Mesmo nascido em uma família real, D. Pedro mantinha negócios paralelos, que não combinavam com a função de Imperador. Na juventude, D. João VI, seu pai, o repreendeu ao descobrir que comprava cavalos comuns no Rio de Janeiro, marcava-os com o selo da Fazenda Real de Santa Cruz e os revendia por um preço muito maior para as pessoas que queriam ostentar proximidade com a corte. D. Pedro se dedicava a outras atividades lucrativas, como a fabricação de cachaça que era comercializada nos botequins cariocas; arrendava os pastos da Real Fazenda para descanso do gado que descia de Minas Gerais para o Rio de Janeiro; e seus escravos cortavam o capim da fazenda e vendiam pelas ruas da cidade.
Pedro se assemelhava à mãe, Carlota Joaquina, era impaciente com as regras e restrições do cerimonial da corte. Adorava cavalgar e disputar corridas de carruagens. Gostava de jogatina, mas era mau perdedor. Mas seu espírito indomável acabava abatido apenas pelos ataques de epilepsia, doença esta que faz a pessoa perder os sentidos e se debater em convulsões.
Cartas e bilhetes escritos por D. Pedro e ainda preservados, revelam que tinha domínio precário sobre a língua portuguesa, há erros de ortografia, concordância e falta de pontuação.
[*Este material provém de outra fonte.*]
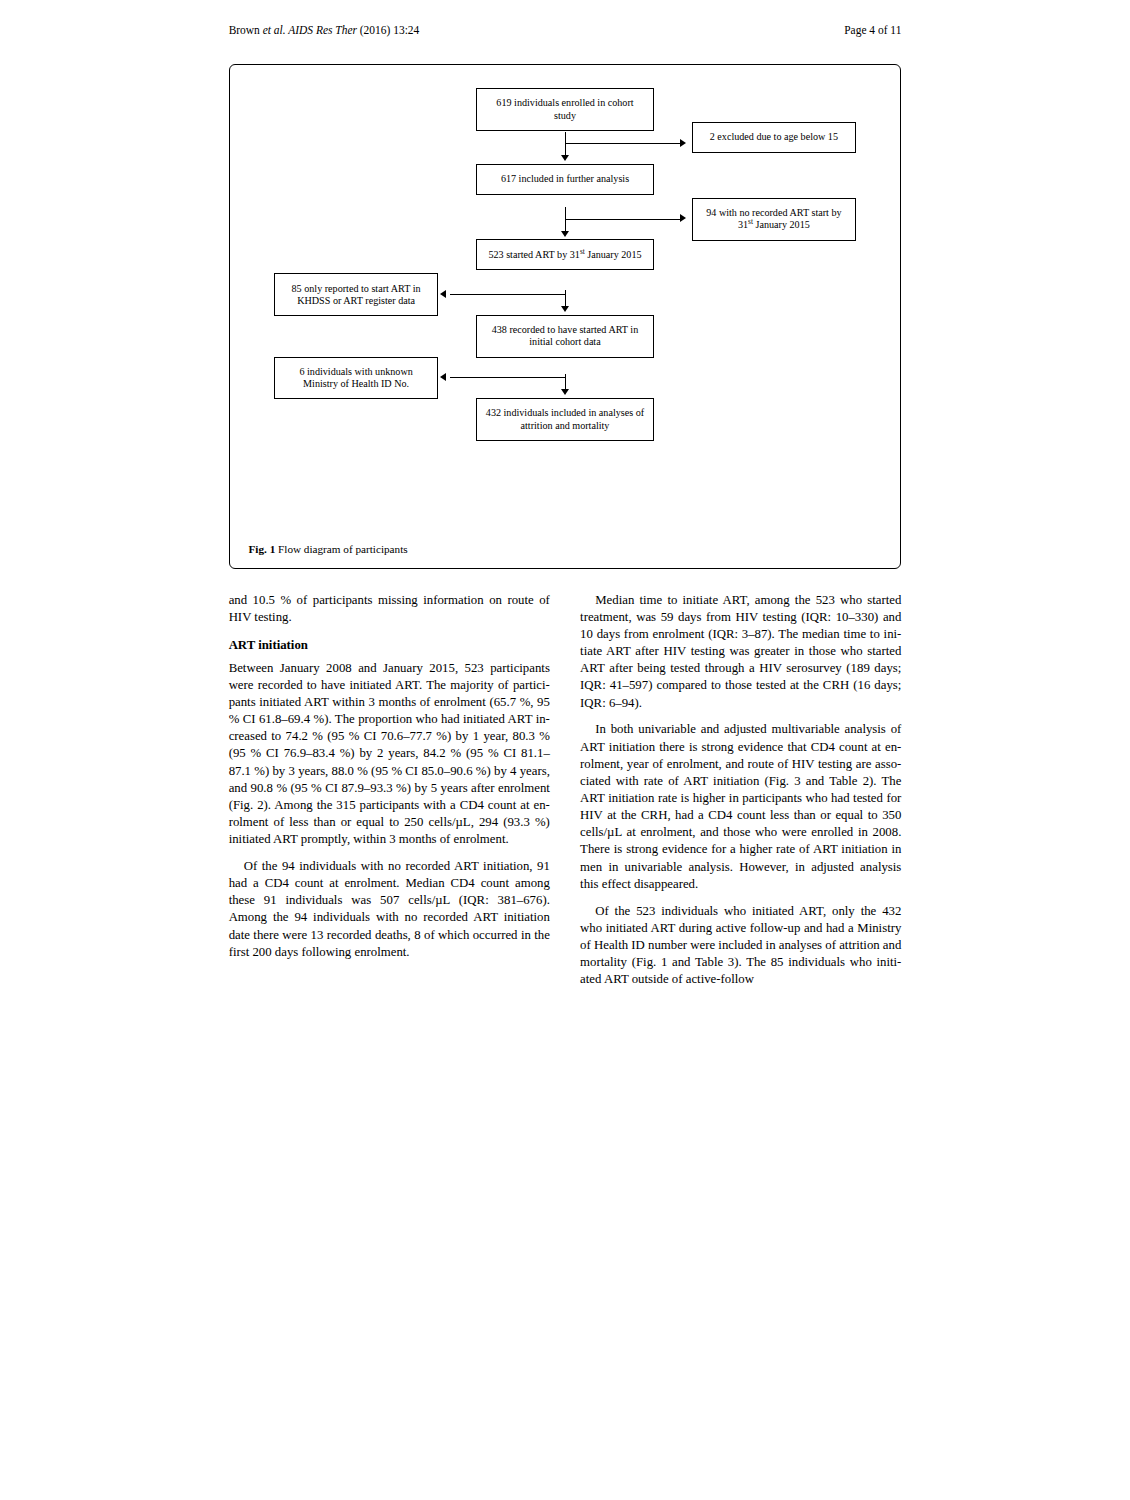Brown et al. AIDS Res Ther (2016) 13:24
Page 4 of 11
619 individuals enrolled in cohort study
617 included in further analysis
523 started ART by 31st January 2015
438 recorded to have started ART in initial cohort data
432 individuals included in analyses of attrition and mortality
2 excluded due to age below 15
94 with no recorded ART start by 31st January 2015
85 only reported to start ART in KHDSS or ART register data
6 individuals with unknown Ministry of Health ID No.
Fig. 1 Flow diagram of participants
and 10.5 % of participants missing information on route of HIV testing.
ART initiation
Between January 2008 and January 2015, 523 participants were recorded to have initiated ART. The majority of participants initiated ART within 3 months of enrolment (65.7 %, 95 % CI 61.8–69.4 %). The proportion who had initiated ART increased to 74.2 % (95 % CI 70.6–77.7 %) by 1 year, 80.3 % (95 % CI 76.9–83.4 %) by 2 years, 84.2 % (95 % CI 81.1–87.1 %) by 3 years, 88.0 % (95 % CI 85.0–90.6 %) by 4 years, and 90.8 % (95 % CI 87.9–93.3 %) by 5 years after enrolment (Fig. 2). Among the 315 participants with a CD4 count at enrolment of less than or equal to 250 cells/µL, 294 (93.3 %) initiated ART promptly, within 3 months of enrolment.
Of the 94 individuals with no recorded ART initiation, 91 had a CD4 count at enrolment. Median CD4 count among these 91 individuals was 507 cells/µL (IQR: 381–676). Among the 94 individuals with no recorded ART initiation date there were 13 recorded deaths, 8 of which occurred in the first 200 days following enrolment.
Median time to initiate ART, among the 523 who started treatment, was 59 days from HIV testing (IQR: 10–330) and 10 days from enrolment (IQR: 3–87). The median time to initiate ART after HIV testing was greater in those who started ART after being tested through a HIV serosurvey (189 days; IQR: 41–597) compared to those tested at the CRH (16 days; IQR: 6–94).
In both univariable and adjusted multivariable analysis of ART initiation there is strong evidence that CD4 count at enrolment, year of enrolment, and route of HIV testing are associated with rate of ART initiation (Fig. 3 and Table 2). The ART initiation rate is higher in participants who had tested for HIV at the CRH, had a CD4 count less than or equal to 350 cells/µL at enrolment, and those who were enrolled in 2008. There is strong evidence for a higher rate of ART initiation in men in univariable analysis. However, in adjusted analysis this effect disappeared.
Of the 523 individuals who initiated ART, only the 432 who initiated ART during active follow-up and had a Ministry of Health ID number were included in analyses of attrition and mortality (Fig. 1 and Table 3). The 85 individuals who initiated ART outside of active-follow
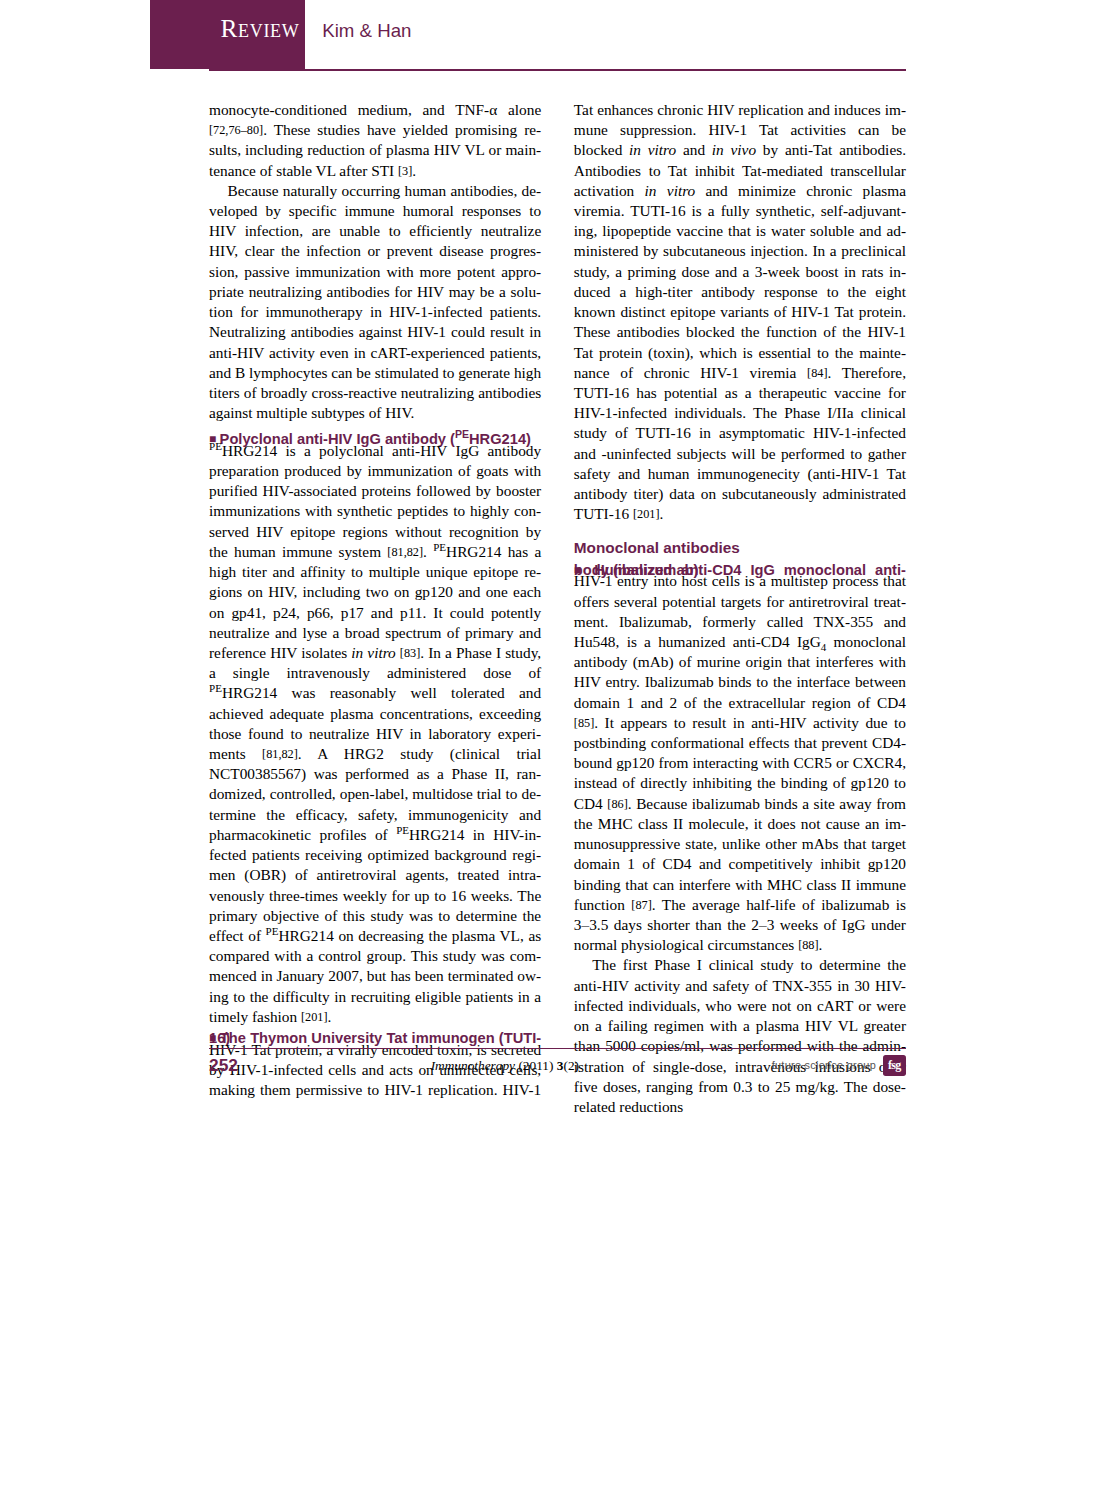Review
Kim & Han
monocyte-conditioned medium, and TNF-α alone [72,76–80]. These studies have yielded promising results, including reduction of plasma HIV VL or maintenance of stable VL after STI [3].
Because naturally occurring human antibodies, developed by specific immune humoral responses to HIV infection, are unable to efficiently neutralize HIV, clear the infection or prevent disease progression, passive immunization with more potent appropriate neutralizing antibodies for HIV may be a solution for immunotherapy in HIV-1-infected patients. Neutralizing antibodies against HIV-1 could result in anti-HIV activity even in cART-experienced patients, and B lymphocytes can be stimulated to generate high titers of broadly cross-reactive neutralizing antibodies against multiple subtypes of HIV.
Polyclonal anti-HIV IgG antibody (PEHRG214)
PEHRG214 is a polyclonal anti-HIV IgG antibody preparation produced by immunization of goats with purified HIV-associated proteins followed by booster immunizations with synthetic peptides to highly conserved HIV epitope regions without recognition by the human immune system [81,82]. PEHRG214 has a high titer and affinity to multiple unique epitope regions on HIV, including two on gp120 and one each on gp41, p24, p66, p17 and p11. It could potently neutralize and lyse a broad spectrum of primary and reference HIV isolates in vitro [83]. In a Phase I study, a single intravenously administered dose of PEHRG214 was reasonably well tolerated and achieved adequate plasma concentrations, exceeding those found to neutralize HIV in laboratory experiments [81,82]. A HRG2 study (clinical trial NCT00385567) was performed as a Phase II, randomized, controlled, open-label, multidose trial to determine the efficacy, safety, immunogenicity and pharmacokinetic profiles of PEHRG214 in HIV-infected patients receiving optimized background regimen (OBR) of antiretroviral agents, treated intravenously three-times weekly for up to 16 weeks. The primary objective of this study was to determine the effect of PEHRG214 on decreasing the plasma VL, as compared with a control group. This study was commenced in January 2007, but has been terminated owing to the difficulty in recruiting eligible patients in a timely fashion [201].
The Thymon University Tat immunogen (TUTI-16)
HIV-1 Tat protein, a virally encoded toxin, is secreted by HIV-1-infected cells and acts on uninfected cells, making them permissive to HIV-1 replication. HIV-1 Tat enhances chronic HIV replication and induces immune suppression. HIV-1 Tat activities can be blocked in vitro and in vivo by anti-Tat antibodies. Antibodies to Tat inhibit Tat-mediated transcellular activation in vitro and minimize chronic plasma viremia. TUTI-16 is a fully synthetic, self-adjuvanting, lipopeptide vaccine that is water soluble and administered by subcutaneous injection. In a preclinical study, a priming dose and a 3-week boost in rats induced a high-titer antibody response to the eight known distinct epitope variants of HIV-1 Tat protein. These antibodies blocked the function of the HIV-1 Tat protein (toxin), which is essential to the maintenance of chronic HIV-1 viremia [84]. Therefore, TUTI-16 has potential as a therapeutic vaccine for HIV-1-infected individuals. The Phase I/IIa clinical study of TUTI-16 in asymptomatic HIV-1-infected and -uninfected subjects will be performed to gather safety and human immunogenecity (anti-HIV-1 Tat antibody titer) data on subcutaneously administrated TUTI-16 [201].
Monoclonal antibodies
Humanized anti-CD4 IgG monoclonal antibody (ibalizumab)
HIV-1 entry into host cells is a multistep process that offers several potential targets for antiretroviral treatment. Ibalizumab, formerly called TNX-355 and Hu548, is a humanized anti-CD4 IgG4 monoclonal antibody (mAb) of murine origin that interferes with HIV entry. Ibalizumab binds to the interface between domain 1 and 2 of the extracellular region of CD4 [85]. It appears to result in anti-HIV activity due to postbinding conformational effects that prevent CD4-bound gp120 from interacting with CCR5 or CXCR4, instead of directly inhibiting the binding of gp120 to CD4 [86]. Because ibalizumab binds a site away from the MHC class II molecule, it does not cause an immunosuppressive state, unlike other mAbs that target domain 1 of CD4 and competitively inhibit gp120 binding that can interfere with MHC class II immune function [87]. The average half-life of ibalizumab is 3–3.5 days shorter than the 2–3 weeks of IgG under normal physiological circumstances [88].
The first Phase I clinical study to determine the anti-HIV activity and safety of TNX-355 in 30 HIV-infected individuals, who were not on cART or were on a failing regimen with a plasma HIV VL greater than 5000 copies/ml, was performed with the administration of single-dose, intravenous infusions over five doses, ranging from 0.3 to 25 mg/kg. The dose-related reductions
252
Immunotherapy (2011) 3(2)
future science group fsg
Tudo isso contribuiu para que D. Pedro passasse para a História, como um soberano iletrado e sem educação. Mas há certa inverdade neste fato, pois era inteligente e voluntarioso, de uma assombrosa versatilidade, instintivo, decidido, corajoso e suas leituras incluíram obras de propagadores de ideias políticas do começo do século XIX, além de ter lido obras de Voltaire, pai da Revolução Francesa. D. Pedro foi educado por cinco Padres Jesuítas, estudou latim, francês e inglês. A obra musical de D. Pedro I ainda hoje surpreende os especialistas, com destaque para os acordes que compôs para o Hino da Independência, isso devido principalmente a uma educação esmerada, que inclui a participação de maestros e compositores.
A vida privada de D. Pedro foi intensa e tumultuada. Embora não bebesse, gostava de farras, noitadas, amigos de má reputação e em especial, das mulheres. Seu principal parceiro nas aventuras públicas e privadas foi o português Francisco Gomes da Silva, o “Chalaça”, um dos personagens mais memoráveis da história brasileira, este, era dono de várias casas noturnas no centro da cidade, frequentadas por prostitutas, vagabundos e marinheiros.”Chalaça” se tornou o alcoviteiro do príncipe nas suas escapadas sexuais, depois que o defendeu em uma briga de bar, se tornando o grande amigo de D. Pedro.
Nos dois casamentos oficiais, D. Pedro teve oito filhos, sete com Leopoldina e um com Amélia. Fora do casamento o número é lendário, com alguns cronistas lhe atribuindo mais de 120 rebentos ilegítimos. A lista conhecida dos bastardos inclui quatro com Domitila de Castro Canto e Melo a marquesa de Santos, um com a irmã da marquesa, uma com uma bailarina, um com uma francesa casada, um com a sobrinha de um dos amantes de sua mãe, Carlota Joaquina, e mais um, o último, nascido em 1832, já depois da abdicação do trono brasileiro, com uma freira.
Pedro ao morrer, em 24 de setembro de 1834, duas semanas antes de completar 36 anos, deixou como sucessores dois soberanos em cada margem do Atlântico. Em Portugal, a filha mais velha Maria da Glória foi coroada com o nome de D. Maria II, e no Brasil, o filho Pedro de Alcântara, que assumiu o trono em 1841 como D. Pedro II.